Cessez-le-feu à Gaza, reculade de Hollande sur la "liberté de conscience" des maires devant le mariage homo, épreuve de force sur le budget européen : tout passe au second plan, quand la machine braque ses puissants projecteurs sur l'affrontement Copé-Fillon. Mais ne boudons pas notre plaisir de spectateurs. Si le spectacle fonctionne, c'est pour toutes sortes de raisons que je ne rappellerai pas, ne souhaitant pas lasser les lecteurs, mais aussi parce que s'impose le sentiment qu'il se passe quelque chose, authentiquement. Les combattants se sortent les tripes, et jouent leur vie.

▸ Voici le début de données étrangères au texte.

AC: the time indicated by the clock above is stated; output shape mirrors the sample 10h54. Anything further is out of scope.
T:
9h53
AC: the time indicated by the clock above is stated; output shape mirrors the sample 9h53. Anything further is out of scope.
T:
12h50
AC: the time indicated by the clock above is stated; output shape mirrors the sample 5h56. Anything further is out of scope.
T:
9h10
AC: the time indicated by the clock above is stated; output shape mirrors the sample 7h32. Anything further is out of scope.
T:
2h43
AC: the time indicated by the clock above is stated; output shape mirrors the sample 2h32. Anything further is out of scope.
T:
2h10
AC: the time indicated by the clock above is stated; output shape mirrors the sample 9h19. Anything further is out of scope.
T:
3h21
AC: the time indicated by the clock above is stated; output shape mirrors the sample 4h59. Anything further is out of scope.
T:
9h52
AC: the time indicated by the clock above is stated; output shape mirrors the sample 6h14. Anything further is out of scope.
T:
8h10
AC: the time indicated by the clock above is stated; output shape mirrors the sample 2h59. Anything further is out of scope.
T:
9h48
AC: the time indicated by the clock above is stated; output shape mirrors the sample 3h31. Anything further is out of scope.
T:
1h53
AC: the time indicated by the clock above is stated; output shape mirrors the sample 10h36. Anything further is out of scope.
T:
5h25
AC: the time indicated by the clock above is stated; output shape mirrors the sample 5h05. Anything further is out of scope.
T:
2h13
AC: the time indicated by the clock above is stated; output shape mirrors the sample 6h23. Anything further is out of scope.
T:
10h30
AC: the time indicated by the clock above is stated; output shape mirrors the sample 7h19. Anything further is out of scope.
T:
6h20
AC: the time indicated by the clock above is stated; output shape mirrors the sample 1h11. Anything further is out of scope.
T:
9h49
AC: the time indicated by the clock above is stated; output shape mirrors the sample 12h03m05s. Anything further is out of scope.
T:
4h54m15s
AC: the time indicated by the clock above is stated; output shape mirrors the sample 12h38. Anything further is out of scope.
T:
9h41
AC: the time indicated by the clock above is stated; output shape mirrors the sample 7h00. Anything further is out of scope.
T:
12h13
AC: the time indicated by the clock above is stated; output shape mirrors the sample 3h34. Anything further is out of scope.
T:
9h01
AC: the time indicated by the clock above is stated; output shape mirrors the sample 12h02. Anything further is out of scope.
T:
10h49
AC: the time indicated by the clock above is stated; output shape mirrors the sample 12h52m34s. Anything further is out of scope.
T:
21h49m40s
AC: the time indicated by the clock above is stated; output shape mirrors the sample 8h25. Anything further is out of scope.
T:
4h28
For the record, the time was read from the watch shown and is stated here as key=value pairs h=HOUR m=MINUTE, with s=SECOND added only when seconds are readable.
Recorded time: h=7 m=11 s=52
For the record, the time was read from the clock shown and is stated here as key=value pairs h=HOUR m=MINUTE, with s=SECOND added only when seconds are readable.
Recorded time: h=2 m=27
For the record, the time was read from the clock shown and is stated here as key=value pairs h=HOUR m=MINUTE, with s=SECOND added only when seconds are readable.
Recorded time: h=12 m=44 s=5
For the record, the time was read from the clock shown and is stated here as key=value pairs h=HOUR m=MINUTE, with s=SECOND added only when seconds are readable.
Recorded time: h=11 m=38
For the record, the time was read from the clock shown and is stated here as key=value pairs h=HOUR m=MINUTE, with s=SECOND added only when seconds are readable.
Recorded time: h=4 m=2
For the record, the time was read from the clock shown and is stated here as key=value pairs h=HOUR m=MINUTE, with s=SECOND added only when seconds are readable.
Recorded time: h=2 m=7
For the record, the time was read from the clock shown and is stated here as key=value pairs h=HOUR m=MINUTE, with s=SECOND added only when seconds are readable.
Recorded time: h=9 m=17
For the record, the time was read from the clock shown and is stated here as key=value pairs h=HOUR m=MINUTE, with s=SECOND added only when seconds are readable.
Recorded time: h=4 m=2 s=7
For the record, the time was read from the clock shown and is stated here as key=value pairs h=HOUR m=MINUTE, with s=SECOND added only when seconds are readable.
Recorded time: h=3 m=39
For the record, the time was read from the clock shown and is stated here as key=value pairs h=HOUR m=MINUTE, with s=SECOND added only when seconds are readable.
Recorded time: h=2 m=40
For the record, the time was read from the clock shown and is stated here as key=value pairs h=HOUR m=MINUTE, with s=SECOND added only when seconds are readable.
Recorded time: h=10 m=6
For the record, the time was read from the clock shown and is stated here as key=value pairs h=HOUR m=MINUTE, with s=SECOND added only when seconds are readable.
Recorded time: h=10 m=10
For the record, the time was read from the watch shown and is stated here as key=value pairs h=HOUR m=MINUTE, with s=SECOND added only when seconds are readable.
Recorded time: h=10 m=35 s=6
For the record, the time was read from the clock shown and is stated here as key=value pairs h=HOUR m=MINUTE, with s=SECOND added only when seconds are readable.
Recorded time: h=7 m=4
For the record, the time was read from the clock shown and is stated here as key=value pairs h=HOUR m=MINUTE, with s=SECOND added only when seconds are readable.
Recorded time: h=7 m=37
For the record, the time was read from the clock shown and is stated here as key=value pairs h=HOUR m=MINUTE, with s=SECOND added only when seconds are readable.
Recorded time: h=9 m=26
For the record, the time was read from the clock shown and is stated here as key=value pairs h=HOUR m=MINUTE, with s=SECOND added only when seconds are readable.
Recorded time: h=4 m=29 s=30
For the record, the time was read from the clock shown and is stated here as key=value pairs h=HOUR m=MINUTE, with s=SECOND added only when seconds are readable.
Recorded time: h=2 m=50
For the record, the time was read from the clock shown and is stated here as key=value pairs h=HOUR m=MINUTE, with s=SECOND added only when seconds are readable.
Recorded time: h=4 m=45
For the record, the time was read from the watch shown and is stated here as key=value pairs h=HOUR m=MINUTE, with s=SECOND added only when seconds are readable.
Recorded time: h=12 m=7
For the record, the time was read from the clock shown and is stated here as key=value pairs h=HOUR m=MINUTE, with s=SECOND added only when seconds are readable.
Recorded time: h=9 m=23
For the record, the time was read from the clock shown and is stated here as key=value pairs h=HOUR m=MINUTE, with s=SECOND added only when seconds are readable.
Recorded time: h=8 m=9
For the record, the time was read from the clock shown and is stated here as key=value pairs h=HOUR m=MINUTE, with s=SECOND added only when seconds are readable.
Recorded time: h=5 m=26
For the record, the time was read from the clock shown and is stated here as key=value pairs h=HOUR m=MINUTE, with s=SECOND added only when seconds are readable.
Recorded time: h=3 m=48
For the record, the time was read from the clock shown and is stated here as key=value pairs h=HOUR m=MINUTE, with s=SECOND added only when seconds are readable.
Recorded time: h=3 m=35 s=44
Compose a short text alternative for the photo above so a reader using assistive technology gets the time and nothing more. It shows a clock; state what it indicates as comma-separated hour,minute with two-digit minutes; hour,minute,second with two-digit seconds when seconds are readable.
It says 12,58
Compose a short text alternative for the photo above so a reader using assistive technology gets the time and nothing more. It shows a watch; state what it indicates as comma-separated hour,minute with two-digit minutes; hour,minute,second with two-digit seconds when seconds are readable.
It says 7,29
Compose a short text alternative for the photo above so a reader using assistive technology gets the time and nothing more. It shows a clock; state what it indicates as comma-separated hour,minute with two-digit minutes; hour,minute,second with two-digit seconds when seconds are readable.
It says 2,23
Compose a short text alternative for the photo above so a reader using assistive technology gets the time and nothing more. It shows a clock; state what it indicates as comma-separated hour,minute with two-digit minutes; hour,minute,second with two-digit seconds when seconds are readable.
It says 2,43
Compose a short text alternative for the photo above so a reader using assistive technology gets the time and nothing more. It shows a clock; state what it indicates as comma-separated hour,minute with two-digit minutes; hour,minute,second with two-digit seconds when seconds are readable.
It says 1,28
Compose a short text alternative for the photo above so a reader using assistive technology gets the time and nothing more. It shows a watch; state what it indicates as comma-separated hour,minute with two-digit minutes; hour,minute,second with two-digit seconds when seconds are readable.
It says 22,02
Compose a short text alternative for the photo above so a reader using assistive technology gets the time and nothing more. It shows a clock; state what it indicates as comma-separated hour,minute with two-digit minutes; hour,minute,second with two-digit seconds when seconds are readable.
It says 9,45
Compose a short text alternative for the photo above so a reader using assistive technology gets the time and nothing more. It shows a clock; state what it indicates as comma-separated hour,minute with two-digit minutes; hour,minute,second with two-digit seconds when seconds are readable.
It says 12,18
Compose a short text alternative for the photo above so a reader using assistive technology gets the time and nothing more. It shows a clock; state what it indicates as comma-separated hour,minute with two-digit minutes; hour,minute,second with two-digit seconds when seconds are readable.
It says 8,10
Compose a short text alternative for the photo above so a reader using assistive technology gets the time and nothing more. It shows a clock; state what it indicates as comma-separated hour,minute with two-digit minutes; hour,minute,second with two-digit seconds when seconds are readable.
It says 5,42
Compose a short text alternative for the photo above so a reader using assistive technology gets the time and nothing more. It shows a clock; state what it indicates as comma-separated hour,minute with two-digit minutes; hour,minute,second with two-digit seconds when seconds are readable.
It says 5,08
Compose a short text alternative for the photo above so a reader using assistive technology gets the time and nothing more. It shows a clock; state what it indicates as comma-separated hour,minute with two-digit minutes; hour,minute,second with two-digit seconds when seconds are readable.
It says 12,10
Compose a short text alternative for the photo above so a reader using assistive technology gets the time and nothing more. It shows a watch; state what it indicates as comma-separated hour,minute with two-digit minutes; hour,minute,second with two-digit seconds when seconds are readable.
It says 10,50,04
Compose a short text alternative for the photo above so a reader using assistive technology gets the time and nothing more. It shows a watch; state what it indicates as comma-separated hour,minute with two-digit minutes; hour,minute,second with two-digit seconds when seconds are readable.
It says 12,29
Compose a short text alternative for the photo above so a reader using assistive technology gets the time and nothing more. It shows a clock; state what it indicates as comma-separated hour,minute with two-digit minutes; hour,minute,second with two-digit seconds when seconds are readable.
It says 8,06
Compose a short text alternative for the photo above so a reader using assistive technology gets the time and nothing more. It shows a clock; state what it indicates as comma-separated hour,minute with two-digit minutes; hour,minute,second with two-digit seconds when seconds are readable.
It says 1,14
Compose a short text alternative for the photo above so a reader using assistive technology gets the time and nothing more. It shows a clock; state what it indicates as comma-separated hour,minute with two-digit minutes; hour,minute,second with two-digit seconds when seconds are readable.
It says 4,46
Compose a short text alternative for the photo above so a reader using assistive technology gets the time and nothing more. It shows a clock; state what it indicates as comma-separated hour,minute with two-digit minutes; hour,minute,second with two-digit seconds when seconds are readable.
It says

Ces petits soldats du sarkozysme, ces automates à éléments de langage, qui ont saturé l'espace cinq ans durant, les voici entraînés par la spirale de la guerre, réalisant progressivement que leur vie se joue là, maintenant, qui ne s'appartiennent plus. Aussi stupéfiant que cela paraisse, Fillon, le si prudent Fillon, semble sincère, quand il vient au 20 heures de TF1 souffler "je n'ai pas confiance", à propos de cette "commission des recours", où les séides de Copé l'attendent, bras et coeurs grand ouverts bien entendu, mais dagues planquées sous les vestons.

Quelque chose, mais quoi ? Cet éclatement de la "famille" néo-sarkozyste (comptons le nombre d'occurrences de ce mot "notre famille"), on l'observe sans vraiment parvenir à décider ce que l'on voit. Une crise de nerfs, une scène de ménage supplémentaire, à ajouter au long chapelet des guéguerres de la droite la plus bête du monde ? Ou bien l'explosion grandiose du parti hégémonique de la droite, victime de la droitisation de ses militants, et qui provoquera d'imprévisibles réactions en chaîne ? On en a vu, des bastons, dans les partis, au lendemain des défaites. Si l'on mettait bout à bout toutes les savantes prophéties sur la fin de l'UMP ou du PS, on aurait de quoi relier la Terre à la Lune. Mais il se trouve que les partis ont la vie dure. Ils maîtrisent les investitures, et recueillent les subventions publiques, deux puissantes raisons qui font hésiter le bras des parricides. Voilà comment, contre toute logique, et comme certains couples, ils survivent, parce qu'il fait froid dehors.

Se surajoute au pugilat une lutte, plus traditionnelle, de jeunes rénovateurs vertueux contre les vieux crocodiles en place. Car l'affrontement des crocodiles a masqué le second vote, à l'UMP, celui sur les motions, remporté par la motion "La droite forte", se revendiquant de Sarkozy, et dont les signataires, deux trentenaires chic et choc, veulent supprimer le droit de grève des enseignants, ou encore -ce n'est qu'un exemple- rajouter dans la Constitution la phrase: "la France est une République laïque de tradition chrétienne". N'en tirons encore aucune conclusion. Ce n'est qu'une pièce supplémentaire du puzzle qui s'assemble sous nos yeux, et dont nul ne connaît la figure finale.